Venezuela issues new maritime boundary decree

Last Updated on Tuesday, 7 July 2015, 21:08 by GxMedia

This map depicts the eastern zone

Venezuela on Tuesday replaced a controversial decree on its maritime boundary, less than one week after the 15-nation Caribbean Community (Caricom) backed Guyana in its latest border spat with that Spanish-speaking country.

Well-placed sources knowledgeable about the issue said the new Decree 40.696 does not include any measurements unlike the previous one that sparked off a bitter row between the neighbouring South American countries.

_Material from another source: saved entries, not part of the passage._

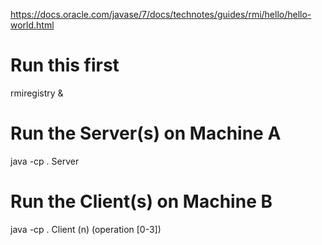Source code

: https://docs.oracle.com/javase/7/docs/technotes/guides/rmi/hello/hello-world.html

# Run this first
rmiregistry &


# Run the Server(s) on Machine A
java -cp . Server

# Run the Client(s) on Machine B
java -cp . Client (n) (operation [0-3])

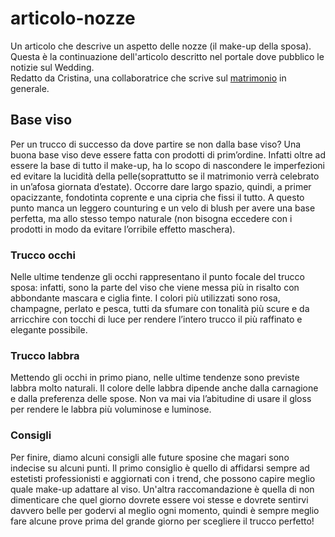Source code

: # articolo-nozze
Un articolo che descrive un aspetto delle nozze (il make-up della sposa). Questa è la continuazione dell'articolo descritto nel portale dove pubblico le notizie sul Wedding. <br>
Redatto da Cristina, una collaboratrice che scrive sul <A HREF=http://www.nozzespeciali.it/>matrimonio</A> in generale.
 
## Base viso
Per un trucco di successo da dove partire se non dalla base viso? Una buona base viso deve essere fatta con prodotti di prim’ordine. Infatti oltre ad essere la base di tutto il make-up, ha lo scopo di nascondere le imperfezioni ed evitare la lucidità della pelle(soprattutto se il matrimonio verrà celebrato in un’afosa giornata d’estate). Occorre dare largo spazio, quindi, a primer opacizzante, fondotinta coprente e una cipria che fissi il tutto. A questo punto manca un leggero counturing e un velo di blush per avere una base perfetta, ma allo stesso tempo naturale (non bisogna eccedere con i prodotti in modo da evitare l’orribile effetto maschera).
### Trucco occhi
Nelle ultime tendenze gli occhi rappresentano il punto focale del trucco sposa: infatti, sono la parte del viso che viene messa più in risalto con abbondante mascara e ciglia finte. I colori più utilizzati sono rosa, champagne, perlato e pesca, tutti da sfumare con tonalità più scure e da arricchire con tocchi di luce per rendere l’intero trucco il più raffinato e elegante possibile.
### Trucco labbra
Mettendo gli occhi in primo piano, nelle ultime tendenze sono previste labbra molto naturali. Il colore delle labbra dipende anche dalla carnagione e dalla preferenza delle spose. Non va mai via l’abitudine di usare il gloss per rendere le labbra più voluminose e luminose.
### Consigli
Per finire, diamo alcuni consigli alle future sposine che magari sono indecise su alcuni punti. Il primo consiglio è quello di affidarsi sempre ad estetisti professionisti e aggiornati con i trend, che possono capire meglio quale make-up adattare al viso. Un'altra raccomandazione è quella di non dimenticare che quel giorno dovrete essere voi stesse e dovrete sentirvi davvero belle per godervi al meglio ogni momento, quindi è sempre meglio fare alcune prove prima del grande giorno per scegliere il trucco perfetto!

According to Venezuelan media, this latest Decree does not permit authorities to set new boundaries but supports and justifies any action by the Venezuela Armed Forces in defending the the newly created Integrated Defense Maritime Zones and Island (Zodimain). The previous decree had contained specific coordinates/measurements of the maritime space that it had unilaterally taken in to include the Atlantic waters off the entire Essequibo Coast up to the eastern bank of the Essequibo River.

Issuance of the new decree came one day after President Nicolas Maduro announced that he was recalling his Ambassador to Guyana for consultations,  reviewing Guyana-Venezuela relations and scaling down the embassy staff here.

Caricom has since bought Guyana’s assessment that the Decree 1787 also had implications for the maritime space of Trinidad and Tobago, Guyana, Suriname,  Barbados, Grenada as well as several Eastern Caribbean States.